> **DIRECTIVE**
Where a record contains a picture, omit the picture and repeat the rest exactly.

*** Block opens ***

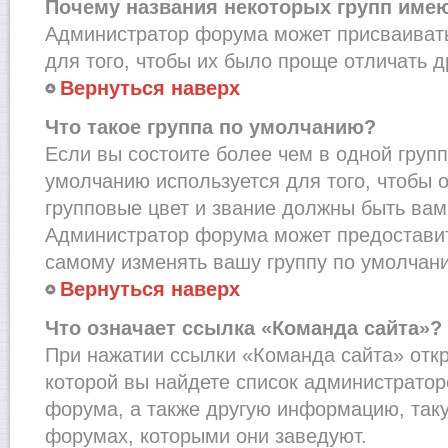
Почему названия некоторых групп име
Администратор форума может присваивать
для того, чтобы их было проще отличать др
Вернуться наверх
Что такое группа по умолчанию?
Если вы состоите более чем в одной групп
умолчанию используется для того, чтобы о
групповые цвет и звание должны быть вам
Администратор форума может предостави
самому изменять вашу группу по умолчани
Вернуться наверх
Что означает ссылка «Команда сайта»?
При нажатии ссылки «Команда сайта» откр
которой вы найдете список администрато
форума, а также другую информацию, таку
форумах, которыми они заведуют.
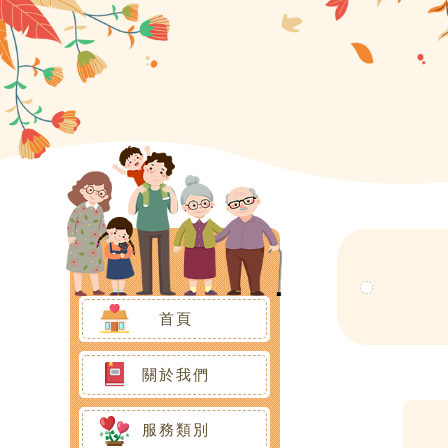
首頁
關於我們
組織架構
服務類別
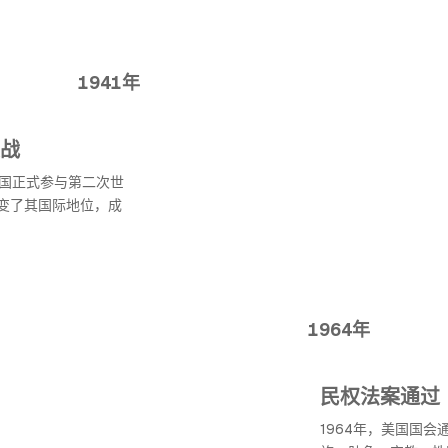
1941年
战
美国正式参与第二次世
变了其国际地位，成
1964年
民权法案通过
1964年，美国国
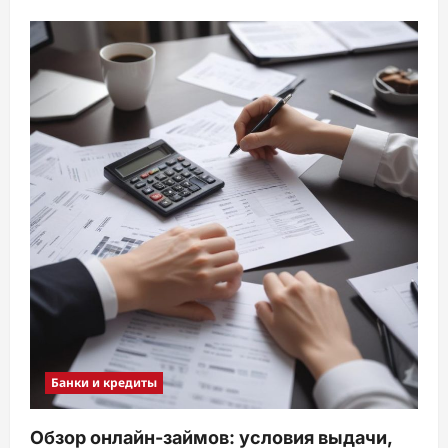
Банки и кредиты
Обзор онлайн-займов: условия выдачи,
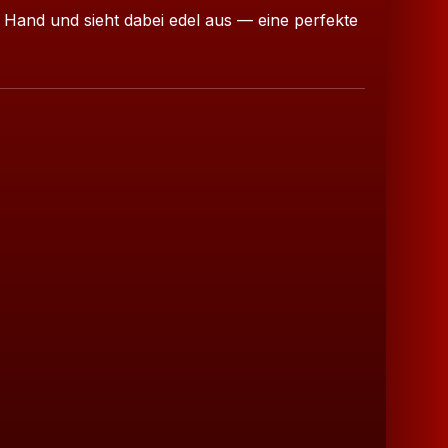
er Hand und sieht dabei edel aus — eine perfekte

*** Block closes ***

> **REPLY TO THE EXERCISE**
Почему названия некоторых групп име
Администратор форума может присваивать
для того, чтобы их было проще отличать др
Вернуться наверх
Что такое группа по умолчанию?
Если вы состоите более чем в одной групп
умолчанию используется для того, чтобы о
групповые цвет и звание должны быть вам
Администратор форума может предостави
самому изменять вашу группу по умолчани
Вернуться наверх
Что означает ссылка «Команда сайта»?
При нажатии ссылки «Команда сайта» откр
которой вы найдете список администрато
форума, а также другую информацию, таку
форумах, которыми они заведуют.
首頁
關於我們
組織架構
服務類別
1941年
战
美国正式参与第二次世
变了其国际地位，成
1964年
民权法案通过
1964年，美国国
Банки и кредиты
Обзор онлайн-займов: условия выдачи,
er Hand und sieht dabei edel aus — eine perfekte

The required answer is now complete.